In his booklet The Prophesied ‘Prince of Russia,’ Watch Jerusalem editor in chief Gerald Flurry writes:

Putin has pushed America out of the Middle East. Russia is now the only global power really impacting that region. And now China is pushing America out of Asia. These developments ought to intensely alarm the American superpower.

As America sleeps, Russia continues to gain momentum—but Europe is taking notice. The Bible prophesies of a coming clash between Russia and a German-led Europe in the near future. Mr. Flurry continues:

We need to watch what is happening in Russia and how Europe responds to it. Daniel 11:44 talks about “tidings out of the east” troubling Europe. Putin’s tactics in Georgia, Ukraine, the Middle East and elsewhere are already deeply troubling to Europe and the world. Russia’s resurgence—which we see reported in headlines often—shows that end-time Bible prophecies are rapidly being fulfilled!

A new naval facility in Sudan will greatly increase Russia’s influence in the region.

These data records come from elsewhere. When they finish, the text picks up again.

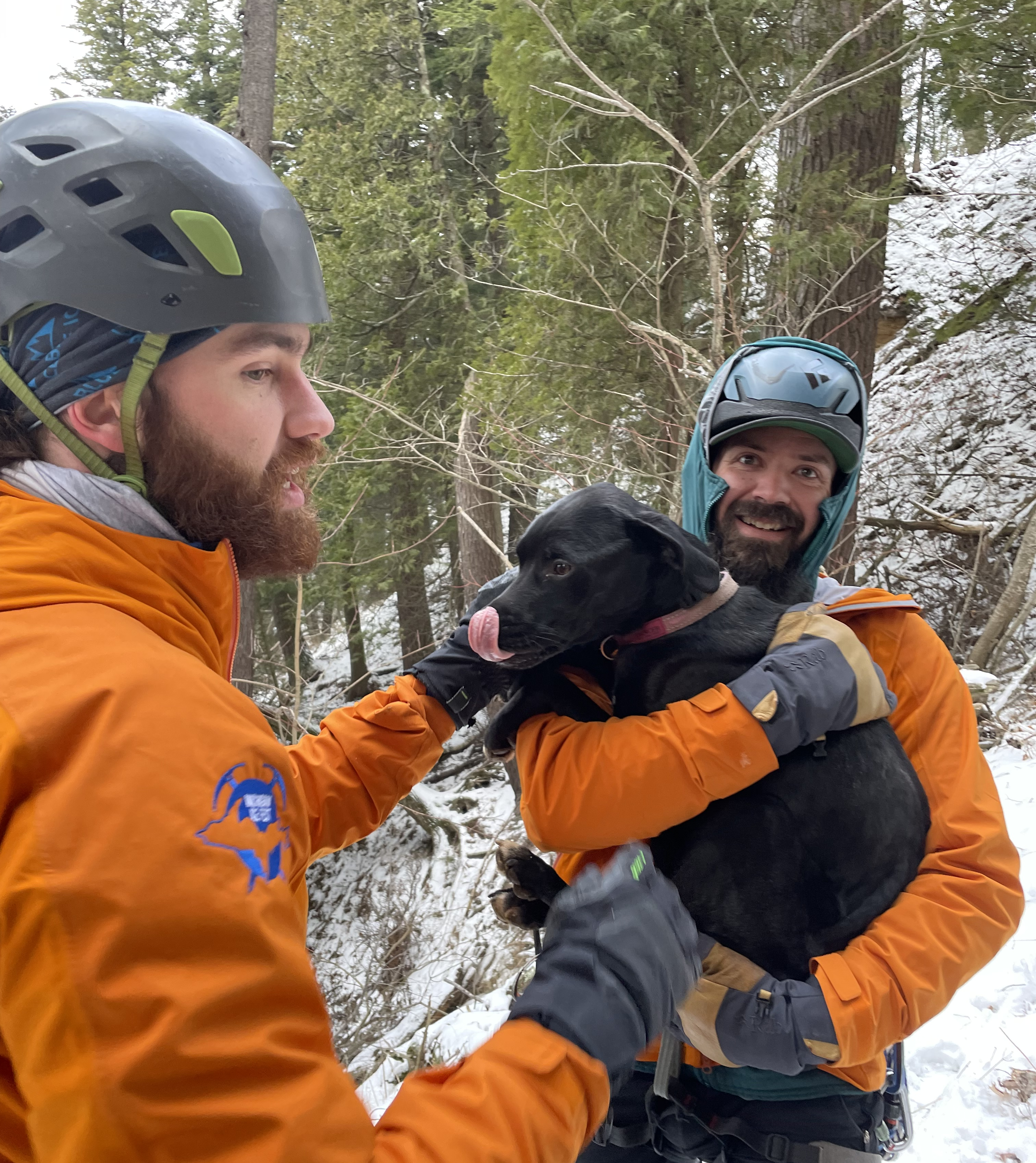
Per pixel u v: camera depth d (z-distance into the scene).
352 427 10.55
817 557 1.95
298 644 5.38
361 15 13.01
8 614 0.79
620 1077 0.82
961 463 10.45
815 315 5.76
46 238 0.95
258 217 1.03
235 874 0.71
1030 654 7.95
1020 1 6.13
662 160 6.72
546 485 6.54
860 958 1.38
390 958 8.37
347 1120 0.70
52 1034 0.62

While the current aim is for it to be a “defensive” base, with the goal of “maintaining peace and stability in the region,” it could easily become a strategic way to enforce Russia’s goals in the Middle East. With America out and Russia in, expect Russian influence in the Middle East to grow. For more information about Russia’s role in Bible prophecy, read The Prophesied ‘Prince of Russia’ and Russia and China in Prophecy.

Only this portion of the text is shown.